Monday, August 28, 2006

Year I, A.D. (Apres le Deluge)

(not so) Happy Anniversary

First, though, I'd like to offer a very humble thank-you, we-are-not-worthy to those who organized the Rising Tide NOLA conference--wow. I'll probably be leaving some people out, so apologies in advance, but Oyster, Ashley, Dangerblond, Maitri, Scout, and others did a superb job of bringing it all together. With folks like Adrastos, Mark Folse, Morwen, Greg Peters and others moderating or participating on the various panels--and a first rate keynote--and the attendence of all sorts of people who love or are concerned about the best city in the US--well, it keeps me optimistic about NOLA's future.

Provided Peggy Wilson is thoroughly leashed and muzzled, of course.

------------------------------------------------------------------------

▶ [REQUEST A]: In the blog post about the Rising Tide NOLA conference, which organizers does the writer name?
▶ [REQUEST B]: Pick up the blog post about the Rising Tide NOLA conference right after its last line and keep writing.
You won't need the listing after this for anything.

------------------------------------------------------------------------

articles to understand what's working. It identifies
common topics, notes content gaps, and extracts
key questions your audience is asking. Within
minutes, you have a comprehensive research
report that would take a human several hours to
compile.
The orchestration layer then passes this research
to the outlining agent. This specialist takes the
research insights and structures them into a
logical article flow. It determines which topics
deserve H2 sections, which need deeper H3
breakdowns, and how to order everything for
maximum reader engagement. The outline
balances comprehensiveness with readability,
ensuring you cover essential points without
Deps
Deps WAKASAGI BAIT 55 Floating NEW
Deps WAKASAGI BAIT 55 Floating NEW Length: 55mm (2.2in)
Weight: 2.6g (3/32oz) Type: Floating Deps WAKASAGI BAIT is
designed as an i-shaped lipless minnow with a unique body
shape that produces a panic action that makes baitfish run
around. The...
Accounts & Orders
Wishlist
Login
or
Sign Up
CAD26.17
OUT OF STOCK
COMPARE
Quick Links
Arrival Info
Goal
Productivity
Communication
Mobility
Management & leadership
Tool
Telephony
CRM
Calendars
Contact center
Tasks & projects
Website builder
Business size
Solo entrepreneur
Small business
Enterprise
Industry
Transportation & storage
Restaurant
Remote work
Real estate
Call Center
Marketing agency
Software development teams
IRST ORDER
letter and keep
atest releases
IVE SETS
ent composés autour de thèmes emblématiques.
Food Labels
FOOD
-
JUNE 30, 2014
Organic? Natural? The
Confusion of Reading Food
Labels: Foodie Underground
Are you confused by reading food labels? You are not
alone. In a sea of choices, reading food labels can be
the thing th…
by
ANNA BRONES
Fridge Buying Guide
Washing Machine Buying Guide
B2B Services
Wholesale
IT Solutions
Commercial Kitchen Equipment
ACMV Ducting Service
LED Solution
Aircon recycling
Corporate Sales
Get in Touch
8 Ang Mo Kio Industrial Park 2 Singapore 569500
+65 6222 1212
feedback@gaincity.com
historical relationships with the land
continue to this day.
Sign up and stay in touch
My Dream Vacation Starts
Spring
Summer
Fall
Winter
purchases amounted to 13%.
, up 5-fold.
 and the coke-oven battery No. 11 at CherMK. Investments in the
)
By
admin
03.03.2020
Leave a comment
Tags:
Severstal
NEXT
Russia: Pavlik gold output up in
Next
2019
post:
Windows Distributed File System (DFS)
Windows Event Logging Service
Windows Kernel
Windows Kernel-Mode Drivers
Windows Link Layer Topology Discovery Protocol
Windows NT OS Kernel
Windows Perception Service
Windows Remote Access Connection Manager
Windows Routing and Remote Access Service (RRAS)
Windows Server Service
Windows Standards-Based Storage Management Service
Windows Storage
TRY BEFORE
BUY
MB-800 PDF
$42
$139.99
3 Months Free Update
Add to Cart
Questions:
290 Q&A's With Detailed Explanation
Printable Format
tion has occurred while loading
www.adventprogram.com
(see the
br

------------------------------------------------------------------------

▶ [TASK RESULT A]: Oyster, Ashley, Dangerblond, Maitri, and Scout, along with others.

▶ [TASK RESULT B]:
Actually, I'm serious: one panelist, during a later session, mentioned something about the power of activists, and the conference itself was a measure of this. Even Dunbar's, um, VIRTUAL delivery of lunch didn't slow things down, although again, a big thanks to Ashley and Mark for taking a hell of a risk in driving through a couple of feet of standing water and torrential rain (symbolic, I guess) to bring the "catered" food on-site.

I'd be nice if that made for a small discount.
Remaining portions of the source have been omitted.